Evaluation involves metrics such as action accuracy, sequence reasoning alignment, and prediction accuracy, demonstrating significant improvements over baseline models. The empirical validation shows the superiority of Mastermind agents in strategic execution against open-source competitors.

Numerical Results and Bold Claims

The study presents strong empirical results indicating that Mastermind-Dou and Mastermind-Go achieve high alignment with expert strategies and outperform expert models in certain scenarios. Doudizhu tasks achieved a 90% alignment in action accuracy, with a notable 41% win rate against DouZero expert models, highlighting Mastermind-Dou's adeptness in strategic reasoning.
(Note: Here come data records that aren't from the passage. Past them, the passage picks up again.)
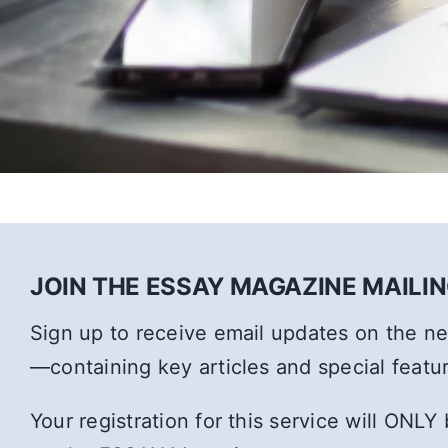
JOIN THE ESSAY MAGAZINE MAILING
Sign up to receive email updates on the 
—containing key articles and special featu
Your registration for this service will ONLY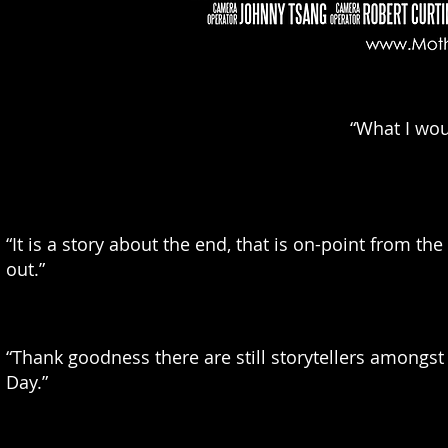
“What I woul
“It is a story about the end, that is on-point from t
out.”
“Thank goodness there are still storytellers amongs
Day.”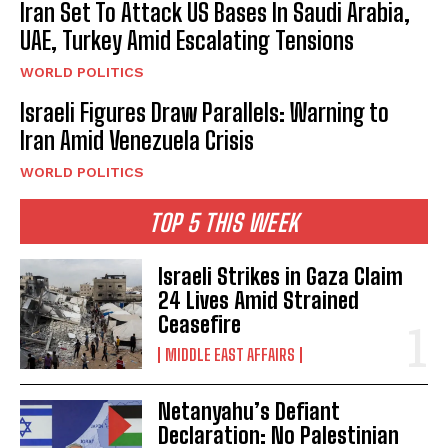
Iran Set To Attack US Bases In Saudi Arabia,
UAE, Turkey Amid Escalating Tensions
WORLD POLITICS
Israeli Figures Draw Parallels: Warning to
Iran Amid Venezuela Crisis
WORLD POLITICS
TOP 5 THIS WEEK
Israeli Strikes in Gaza Claim
24 Lives Amid Strained
Ceasefire
MIDDLE EAST AFFAIRS
Netanyahu’s Defiant
Declaration: No Palestinian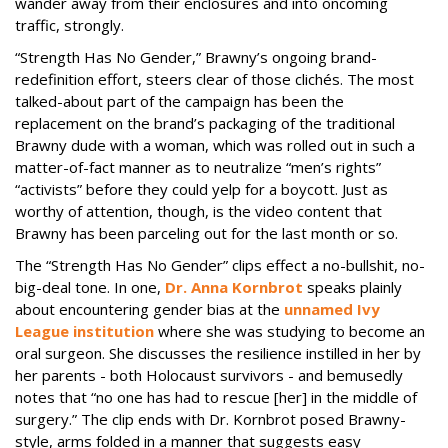
wander away from their enclosures and into oncoming
traffic, strongly.
“Strength Has No Gender,” Brawny’s ongoing brand-
redefinition effort, steers clear of those clichés. The most
talked-about part of the campaign has been the
replacement on the brand’s packaging of the traditional
Brawny dude with a woman, which was rolled out in such a
matter-of-fact manner as to neutralize “men’s rights”
“activists” before they could yelp for a boycott. Just as
worthy of attention, though, is the video content that
Brawny has been parceling out for the last month or so.
The “Strength Has No Gender” clips effect a no-bullshit, no-
big-deal tone. In one,
Dr. Anna Kornbrot
speaks plainly
about encountering gender bias at the
unnamed Ivy
League institution
where she was studying to become an
oral surgeon. She discusses the resilience instilled in her by
her parents - both Holocaust survivors - and bemusedly
notes that “no one has had to rescue [her] in the middle of
surgery.” The clip ends with Dr. Kornbrot posed Brawny-
style, arms folded in a manner that suggests easy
For Go, Mastermind-Go demonstrated a high accuracy in predicting board state transitions amidst complex scenarios, suggesting its proficiency in understanding Go's intricate mechanics.

The paper claims that training LLMs on decision-making game data not only enhances game-specific competencies but also improves general reasoning capabilities, as evidenced by performance on tasks from challenging reasoning datasets like BIG-Bench Hard (BBH).

Implications and Future Directions

Practical Applications

The research outlines substantial implications in LLM application across AI-driven interactive environments, such as gaming and real-world simulations where decision-making under uncertainty is critical. It encourages the adoption of decision-making game data as a scalable resource for enhancing AI reasoning beyond traditional domains.

Theoretical Insights

The data synthesis strategies reflect a significant theoretical contribution to the training paradigms of LLMs. By integrating game logic, the paper posits a novel approach to tackling logical ambiguity inherent in natural language processing, suggesting broader applicability to AI models needing robust reasoning capabilities.

Future Research

Potential future directions include embedding similar strategies in pretraining phases of LLM development, exploring additional game genres, and enhancing model interpretability within decision-making contexts. Continued exploration of diverse games as learning environments could further extend the reasoning capabilities of AI agents.

Conclusion

This paper provides a comprehensive examination of utilizing decision games as a transformative avenue for enriching LLM reasoning capabilities. It effectively bridges the gap between theoretical frameworks and practical application, offering a promising direction for future AI research in strategic decision-making domains. The synthesis and training methodologies exemplify a thoughtful advancement in leveraging algorithmically curated data to refine cognitive models.